Du coup, j'ai pensé aux polars que j'avais aîmé et à la distance qui les séparaient de celui-ci.
"Lady vengeance" de Park-Chan Wook. Brillant et raffiné, dès le générique d'ouverture d'une élégance immaculée, remarquable jusqu'à la chute, magistrale. Le personnage central est féminin et la vengeance, le thème central du film.
"Ne le dis à personne" de Guillaume Canet. Réalisé de main de maître, avec un jeu d'acteurs époustouflant(s), poignant de bout en bout, avec un rythme haletant, une belle photo lumineuse bien en contraste avec le sujet... Voilà un polar (français aussi) de haute volée! Intelligent et subtil.
"Time and Tide" de Tsui Hark. Mouvementé, inventif, non dénué d'humour, une intrigue pittoresque avec des personnages attachants et une scène de poursuite d'anthologie.

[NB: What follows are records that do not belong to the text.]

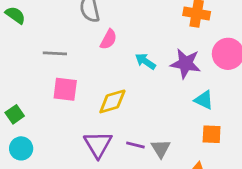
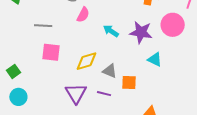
orange square: (212, 134) -> (129, 83), moved
gray triangle: (161, 149) -> (110, 71), moved, turned -35

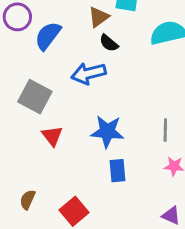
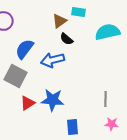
blue semicircle: (48, 36) -> (25, 49), moved
blue star: (107, 131) -> (53, 100), moved
red triangle: (52, 136) -> (28, 103), turned 35

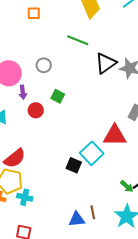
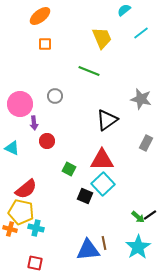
black triangle: (106, 63) -> (107, 120), moved
green square: (58, 96) -> (69, 169), moved
red triangle: (115, 135) -> (102, 160), moved
blue triangle: (77, 219) -> (88, 250), size x1.4

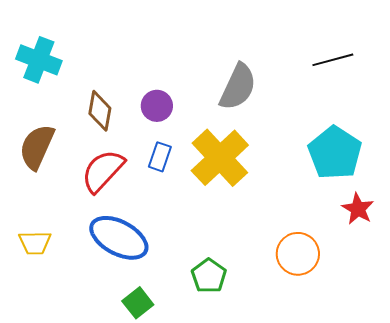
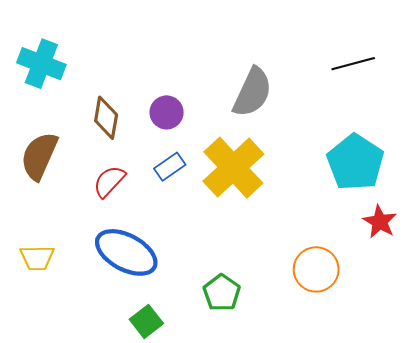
blue rectangle: (160, 157) -> (170, 167), turned 36
red semicircle: (103, 171) -> (109, 181), size x0.7

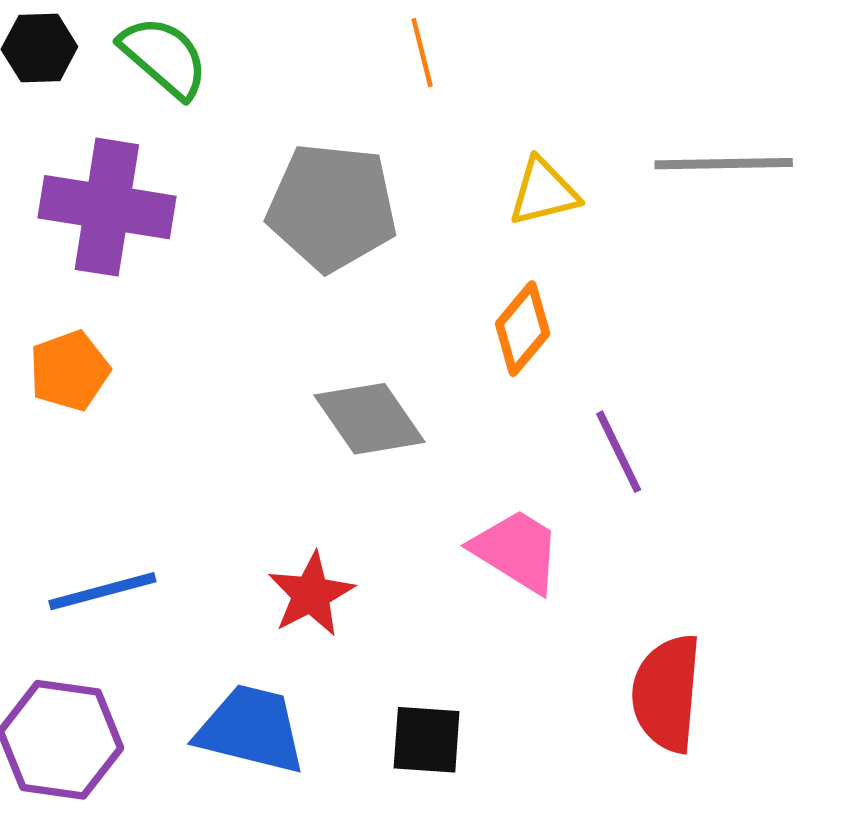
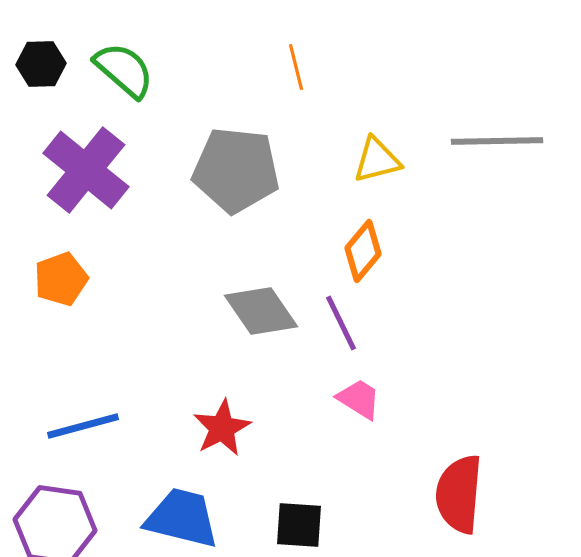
purple cross: (107, 207) -> (86, 170), turned 30
purple line: (619, 452) -> (341, 323), moved
pink trapezoid: (517, 551) -> (359, 399), size x0.7

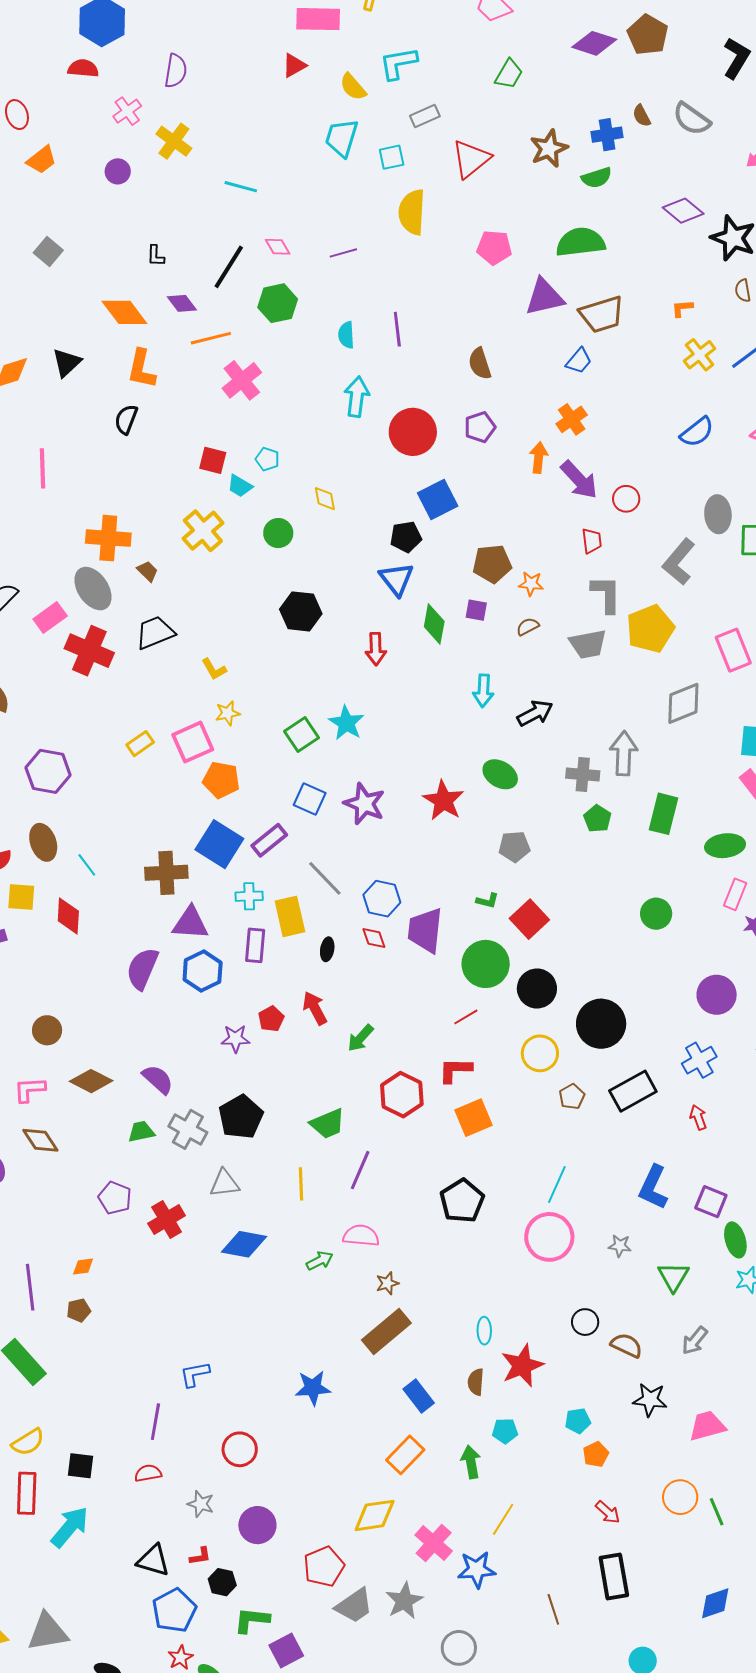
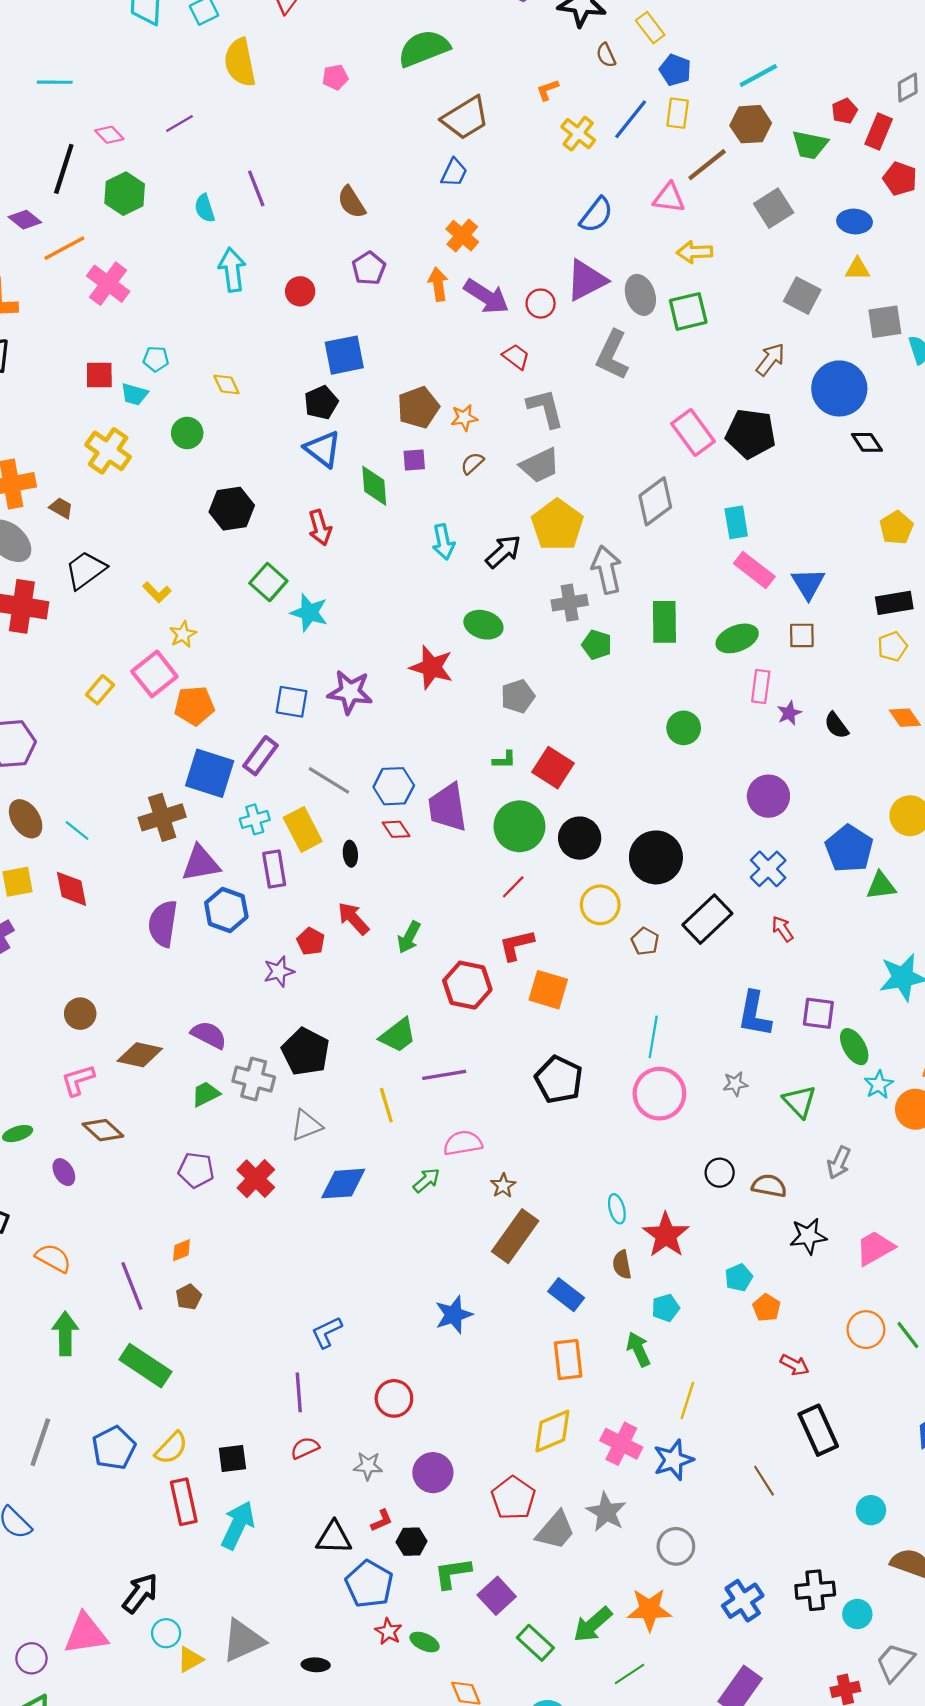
pink pentagon: (494, 248) -> (335, 77), size x0.7
purple triangle: (544, 297) -> (586, 280), moved
red circle: (413, 432) -> (300, 291), size x0.6
blue square: (438, 499) -> (344, 355), turned 30
red trapezoid: (592, 541) -> (516, 357), turned -32
yellow pentagon: (650, 629) -> (557, 525), moved
green square: (302, 734) -> (268, 582), moved
orange square: (473, 1118) -> (548, 990), turned -36
purple line: (360, 1170) -> (444, 1075), turned 72
orange rectangle: (405, 1455) -> (568, 1360), turned -36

"Inside man" de Spike Lee. Bluffée. Là encore, dès le générique. Musique, mise en scène, acteurs virtuoses, un montage impeccable, tout cela insuffle au film une dynamique sans faille.
"La méthode" ("El metodo") de Marcelo Pineyro. Un polar caustique sur fond de mondialisation et de lutte sociale. Bien construit, il fait réfléchir le spectateur, le mystifie avec ingénuité, et le laisse sous le choc.